Additional file 1: Table S1: No significant variation was detected in the mean bodyweight (p = 0.0551) or mean body growth (p = 0.9096) of the studied rats, which consisted of three genotypes: ETB+/+, ETB±, and ETB−/−. This suggested bodily growth restriction associated with ETB mutation, if presented, was not a dose-dependent relationship.

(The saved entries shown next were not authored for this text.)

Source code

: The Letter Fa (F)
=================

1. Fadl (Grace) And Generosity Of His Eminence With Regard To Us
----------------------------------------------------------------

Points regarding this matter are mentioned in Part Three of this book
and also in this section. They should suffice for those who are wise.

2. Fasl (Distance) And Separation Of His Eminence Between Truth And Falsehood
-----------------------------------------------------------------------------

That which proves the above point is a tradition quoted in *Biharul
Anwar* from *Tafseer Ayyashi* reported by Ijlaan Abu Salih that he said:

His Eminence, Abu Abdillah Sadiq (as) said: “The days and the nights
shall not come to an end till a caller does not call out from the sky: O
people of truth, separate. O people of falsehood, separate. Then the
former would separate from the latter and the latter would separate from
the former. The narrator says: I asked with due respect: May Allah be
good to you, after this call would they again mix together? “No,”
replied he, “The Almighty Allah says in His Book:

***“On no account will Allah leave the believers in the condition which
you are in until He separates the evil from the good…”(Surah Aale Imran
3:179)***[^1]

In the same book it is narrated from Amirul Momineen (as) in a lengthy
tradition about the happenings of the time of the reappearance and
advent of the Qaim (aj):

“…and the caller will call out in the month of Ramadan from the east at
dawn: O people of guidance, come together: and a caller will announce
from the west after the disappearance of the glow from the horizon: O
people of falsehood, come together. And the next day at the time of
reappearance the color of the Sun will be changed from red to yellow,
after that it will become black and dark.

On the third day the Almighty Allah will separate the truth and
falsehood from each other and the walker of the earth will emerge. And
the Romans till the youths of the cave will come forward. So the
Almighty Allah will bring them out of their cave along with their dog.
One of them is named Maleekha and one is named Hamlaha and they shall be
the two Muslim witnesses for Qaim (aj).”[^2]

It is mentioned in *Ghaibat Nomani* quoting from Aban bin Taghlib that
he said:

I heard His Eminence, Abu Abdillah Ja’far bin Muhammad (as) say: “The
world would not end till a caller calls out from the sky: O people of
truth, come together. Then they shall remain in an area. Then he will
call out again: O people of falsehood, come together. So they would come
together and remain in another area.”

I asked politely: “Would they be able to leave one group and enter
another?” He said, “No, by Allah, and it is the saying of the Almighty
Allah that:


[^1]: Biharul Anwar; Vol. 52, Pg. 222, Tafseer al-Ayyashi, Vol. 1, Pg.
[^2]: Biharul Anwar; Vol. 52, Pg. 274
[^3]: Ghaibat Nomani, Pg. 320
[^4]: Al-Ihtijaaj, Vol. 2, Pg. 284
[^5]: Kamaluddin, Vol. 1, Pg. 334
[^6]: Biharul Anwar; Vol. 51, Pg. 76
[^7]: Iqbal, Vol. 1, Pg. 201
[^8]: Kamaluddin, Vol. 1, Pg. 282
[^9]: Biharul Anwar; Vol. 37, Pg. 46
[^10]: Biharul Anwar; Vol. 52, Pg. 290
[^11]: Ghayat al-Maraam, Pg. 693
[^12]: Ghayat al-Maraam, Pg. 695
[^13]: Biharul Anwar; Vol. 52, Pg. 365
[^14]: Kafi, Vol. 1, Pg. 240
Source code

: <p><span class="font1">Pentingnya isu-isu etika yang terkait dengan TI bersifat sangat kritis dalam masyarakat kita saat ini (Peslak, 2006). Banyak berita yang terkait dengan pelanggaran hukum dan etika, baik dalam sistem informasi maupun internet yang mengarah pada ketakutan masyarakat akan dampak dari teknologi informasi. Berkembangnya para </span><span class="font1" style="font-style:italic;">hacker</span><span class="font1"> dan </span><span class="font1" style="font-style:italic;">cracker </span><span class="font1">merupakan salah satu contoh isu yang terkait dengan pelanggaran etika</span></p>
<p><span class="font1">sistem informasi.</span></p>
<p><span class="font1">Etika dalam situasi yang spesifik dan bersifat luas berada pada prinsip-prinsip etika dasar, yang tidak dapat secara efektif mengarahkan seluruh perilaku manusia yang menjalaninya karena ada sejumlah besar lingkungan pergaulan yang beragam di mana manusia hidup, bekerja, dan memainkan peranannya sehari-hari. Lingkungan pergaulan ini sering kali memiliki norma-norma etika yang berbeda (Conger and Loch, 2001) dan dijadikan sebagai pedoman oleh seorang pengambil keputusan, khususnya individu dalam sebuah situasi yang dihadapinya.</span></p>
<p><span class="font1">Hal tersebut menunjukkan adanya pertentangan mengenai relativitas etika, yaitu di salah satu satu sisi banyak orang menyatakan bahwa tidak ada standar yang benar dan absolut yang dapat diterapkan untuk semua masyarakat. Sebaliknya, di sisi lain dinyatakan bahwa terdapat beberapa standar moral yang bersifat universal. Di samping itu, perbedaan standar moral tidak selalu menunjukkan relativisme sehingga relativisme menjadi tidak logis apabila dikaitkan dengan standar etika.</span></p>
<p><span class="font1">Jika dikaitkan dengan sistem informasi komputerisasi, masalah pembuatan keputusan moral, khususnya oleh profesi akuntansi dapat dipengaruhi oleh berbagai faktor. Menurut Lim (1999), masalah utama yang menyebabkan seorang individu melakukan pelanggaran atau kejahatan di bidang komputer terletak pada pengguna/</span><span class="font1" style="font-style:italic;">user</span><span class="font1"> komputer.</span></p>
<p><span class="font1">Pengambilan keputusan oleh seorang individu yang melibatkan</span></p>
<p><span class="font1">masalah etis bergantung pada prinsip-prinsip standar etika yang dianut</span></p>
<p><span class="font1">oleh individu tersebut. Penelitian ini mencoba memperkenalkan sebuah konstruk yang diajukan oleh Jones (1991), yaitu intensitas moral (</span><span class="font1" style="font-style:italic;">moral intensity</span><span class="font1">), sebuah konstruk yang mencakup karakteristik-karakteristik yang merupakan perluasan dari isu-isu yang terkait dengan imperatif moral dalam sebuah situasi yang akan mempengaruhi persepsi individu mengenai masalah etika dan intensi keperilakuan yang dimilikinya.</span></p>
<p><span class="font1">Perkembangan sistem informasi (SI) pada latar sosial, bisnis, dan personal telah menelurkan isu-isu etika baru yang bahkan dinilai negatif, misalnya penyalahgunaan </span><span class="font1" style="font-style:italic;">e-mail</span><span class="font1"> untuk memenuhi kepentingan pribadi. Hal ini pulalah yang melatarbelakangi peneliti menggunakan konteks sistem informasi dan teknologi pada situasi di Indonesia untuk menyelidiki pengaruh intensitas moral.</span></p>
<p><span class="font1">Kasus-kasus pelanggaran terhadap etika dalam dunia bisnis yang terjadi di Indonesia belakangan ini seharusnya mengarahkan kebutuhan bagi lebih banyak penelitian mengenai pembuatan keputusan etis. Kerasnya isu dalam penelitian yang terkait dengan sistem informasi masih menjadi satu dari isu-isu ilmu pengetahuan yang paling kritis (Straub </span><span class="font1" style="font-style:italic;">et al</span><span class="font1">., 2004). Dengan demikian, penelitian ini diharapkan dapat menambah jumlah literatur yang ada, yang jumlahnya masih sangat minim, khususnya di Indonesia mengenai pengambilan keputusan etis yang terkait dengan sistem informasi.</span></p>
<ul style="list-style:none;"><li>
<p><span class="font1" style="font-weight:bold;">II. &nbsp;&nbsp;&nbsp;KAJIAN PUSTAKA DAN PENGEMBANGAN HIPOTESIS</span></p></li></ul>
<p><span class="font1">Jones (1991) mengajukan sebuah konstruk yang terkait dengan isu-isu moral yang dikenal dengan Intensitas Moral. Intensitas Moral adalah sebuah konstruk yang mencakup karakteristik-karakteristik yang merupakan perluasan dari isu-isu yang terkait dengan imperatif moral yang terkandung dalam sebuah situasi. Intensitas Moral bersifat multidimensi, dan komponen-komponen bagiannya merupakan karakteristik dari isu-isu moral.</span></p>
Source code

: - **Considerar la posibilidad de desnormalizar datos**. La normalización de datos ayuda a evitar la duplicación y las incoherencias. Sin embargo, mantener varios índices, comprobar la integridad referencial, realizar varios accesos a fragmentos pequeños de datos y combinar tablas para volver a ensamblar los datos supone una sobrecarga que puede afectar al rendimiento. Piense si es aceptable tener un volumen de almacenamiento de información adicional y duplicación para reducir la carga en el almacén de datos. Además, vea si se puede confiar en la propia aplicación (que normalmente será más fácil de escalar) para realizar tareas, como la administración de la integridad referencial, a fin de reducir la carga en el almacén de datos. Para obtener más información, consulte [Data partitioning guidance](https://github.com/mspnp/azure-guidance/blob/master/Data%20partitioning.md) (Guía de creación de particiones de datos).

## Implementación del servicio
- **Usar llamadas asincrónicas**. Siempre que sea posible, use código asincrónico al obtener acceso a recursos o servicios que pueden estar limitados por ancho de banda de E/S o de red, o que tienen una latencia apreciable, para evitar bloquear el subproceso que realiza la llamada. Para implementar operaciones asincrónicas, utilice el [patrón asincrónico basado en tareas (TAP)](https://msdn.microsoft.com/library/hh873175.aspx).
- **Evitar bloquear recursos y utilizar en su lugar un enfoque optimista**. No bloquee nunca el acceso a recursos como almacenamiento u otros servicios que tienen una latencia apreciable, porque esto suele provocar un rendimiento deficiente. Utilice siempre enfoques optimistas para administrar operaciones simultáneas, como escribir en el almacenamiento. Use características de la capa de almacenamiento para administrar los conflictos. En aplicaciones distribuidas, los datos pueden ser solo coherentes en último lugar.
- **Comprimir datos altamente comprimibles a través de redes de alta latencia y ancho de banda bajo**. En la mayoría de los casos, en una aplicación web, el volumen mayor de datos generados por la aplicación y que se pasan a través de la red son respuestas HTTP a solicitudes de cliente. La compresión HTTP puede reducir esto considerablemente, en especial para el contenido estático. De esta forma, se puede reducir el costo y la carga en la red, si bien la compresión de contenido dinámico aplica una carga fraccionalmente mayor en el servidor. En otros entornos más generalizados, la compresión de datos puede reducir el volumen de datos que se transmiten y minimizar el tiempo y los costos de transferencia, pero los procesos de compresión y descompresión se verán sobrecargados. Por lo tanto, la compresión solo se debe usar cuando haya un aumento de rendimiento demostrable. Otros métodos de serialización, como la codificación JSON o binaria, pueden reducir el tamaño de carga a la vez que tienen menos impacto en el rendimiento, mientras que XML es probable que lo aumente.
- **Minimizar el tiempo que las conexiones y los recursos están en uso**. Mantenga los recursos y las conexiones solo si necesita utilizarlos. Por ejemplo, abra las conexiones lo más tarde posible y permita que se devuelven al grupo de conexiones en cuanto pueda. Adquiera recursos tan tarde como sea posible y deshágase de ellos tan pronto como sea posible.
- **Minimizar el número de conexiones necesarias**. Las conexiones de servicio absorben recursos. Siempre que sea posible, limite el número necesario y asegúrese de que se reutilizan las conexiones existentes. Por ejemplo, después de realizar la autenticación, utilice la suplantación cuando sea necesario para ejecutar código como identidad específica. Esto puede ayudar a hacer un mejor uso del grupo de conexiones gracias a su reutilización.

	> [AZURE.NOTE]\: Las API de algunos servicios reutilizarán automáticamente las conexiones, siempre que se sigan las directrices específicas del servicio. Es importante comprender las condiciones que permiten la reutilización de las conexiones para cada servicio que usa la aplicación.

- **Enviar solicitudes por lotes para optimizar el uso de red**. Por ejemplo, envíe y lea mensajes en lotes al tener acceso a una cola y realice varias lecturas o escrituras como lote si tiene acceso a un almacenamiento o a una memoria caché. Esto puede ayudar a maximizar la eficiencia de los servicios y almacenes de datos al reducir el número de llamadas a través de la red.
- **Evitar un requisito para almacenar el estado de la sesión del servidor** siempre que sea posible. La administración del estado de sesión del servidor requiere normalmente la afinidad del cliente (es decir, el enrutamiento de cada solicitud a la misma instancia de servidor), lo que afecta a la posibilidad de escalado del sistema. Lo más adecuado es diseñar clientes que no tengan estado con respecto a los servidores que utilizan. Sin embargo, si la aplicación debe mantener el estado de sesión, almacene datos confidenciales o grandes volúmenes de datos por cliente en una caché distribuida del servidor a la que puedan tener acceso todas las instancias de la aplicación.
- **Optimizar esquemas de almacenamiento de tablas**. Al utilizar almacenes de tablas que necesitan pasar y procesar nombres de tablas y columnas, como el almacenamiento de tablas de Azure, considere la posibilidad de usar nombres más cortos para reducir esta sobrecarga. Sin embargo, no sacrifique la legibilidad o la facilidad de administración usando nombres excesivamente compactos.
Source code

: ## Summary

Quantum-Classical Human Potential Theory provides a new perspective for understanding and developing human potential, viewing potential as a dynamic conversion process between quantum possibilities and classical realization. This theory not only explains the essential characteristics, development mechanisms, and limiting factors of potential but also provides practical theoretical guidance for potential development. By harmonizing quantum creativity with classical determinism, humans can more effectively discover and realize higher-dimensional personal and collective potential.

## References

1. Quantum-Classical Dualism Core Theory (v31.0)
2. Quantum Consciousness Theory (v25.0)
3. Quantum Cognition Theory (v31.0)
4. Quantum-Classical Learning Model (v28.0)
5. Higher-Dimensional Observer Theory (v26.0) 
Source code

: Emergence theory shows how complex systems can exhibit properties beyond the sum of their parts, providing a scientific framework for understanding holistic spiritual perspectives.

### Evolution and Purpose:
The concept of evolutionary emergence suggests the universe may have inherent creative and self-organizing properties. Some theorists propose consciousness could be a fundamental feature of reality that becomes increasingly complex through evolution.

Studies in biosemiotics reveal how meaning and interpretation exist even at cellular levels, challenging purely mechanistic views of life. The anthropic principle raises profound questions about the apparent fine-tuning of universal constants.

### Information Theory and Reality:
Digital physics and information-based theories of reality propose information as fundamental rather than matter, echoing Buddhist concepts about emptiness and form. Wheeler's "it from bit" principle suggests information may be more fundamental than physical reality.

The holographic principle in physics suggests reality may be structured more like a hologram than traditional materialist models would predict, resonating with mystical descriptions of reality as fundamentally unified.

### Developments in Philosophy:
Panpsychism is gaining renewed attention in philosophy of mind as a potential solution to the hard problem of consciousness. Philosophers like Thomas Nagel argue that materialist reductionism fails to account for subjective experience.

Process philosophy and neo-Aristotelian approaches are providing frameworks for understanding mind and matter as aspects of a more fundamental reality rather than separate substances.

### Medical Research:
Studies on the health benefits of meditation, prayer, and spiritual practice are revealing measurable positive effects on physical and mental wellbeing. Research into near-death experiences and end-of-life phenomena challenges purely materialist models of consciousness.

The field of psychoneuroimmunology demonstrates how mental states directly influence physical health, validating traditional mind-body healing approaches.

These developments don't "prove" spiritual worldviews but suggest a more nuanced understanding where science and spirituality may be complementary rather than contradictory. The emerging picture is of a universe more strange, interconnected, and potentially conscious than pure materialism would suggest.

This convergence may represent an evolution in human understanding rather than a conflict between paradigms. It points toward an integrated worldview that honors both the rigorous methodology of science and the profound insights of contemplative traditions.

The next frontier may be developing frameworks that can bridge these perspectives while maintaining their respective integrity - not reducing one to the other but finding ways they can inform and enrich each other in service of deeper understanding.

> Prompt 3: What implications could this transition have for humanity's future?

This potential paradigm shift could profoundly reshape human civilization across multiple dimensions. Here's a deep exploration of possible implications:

Additional file 2: Table S2: One-way ANOVA showed statistically significant variations in the TBr, TCC, and Pit volumetric means of the studied rats: ETB+/+, ETB+/−, and ETB−/−. On the contrary, no significant variation was detected in other organ measurements of the three genotypes, as shown by A Post-hoc Tukey showed significant volumetric difference between the heterozygote (ETB+/−) and sl/sl (ETB−/−) in TBr (mean difference 113.7, SE 38.02, p = 0.0412), TCC (mean difference 52.07, SE 17.24, p = 0.0394), and Pit (mean difference 0.6113, SE 0.1927, p = 0.0315). However, measurement of wild type (ETB+/+) was not significantly different from those of the other two groups, as shown by B.

Additional file 3: Table S3: One-way ANOVA comparison showed no significant difference was detected in the mean organ growth (A), volumetric/bodyweight ratios (B), and organ/whole-brain ratios (C) of the three genotype rats: ETB+/+, ETB+/−, and ETB−/−. These findings suggested that effect of ETB mutation was likely non-linear to gene doses.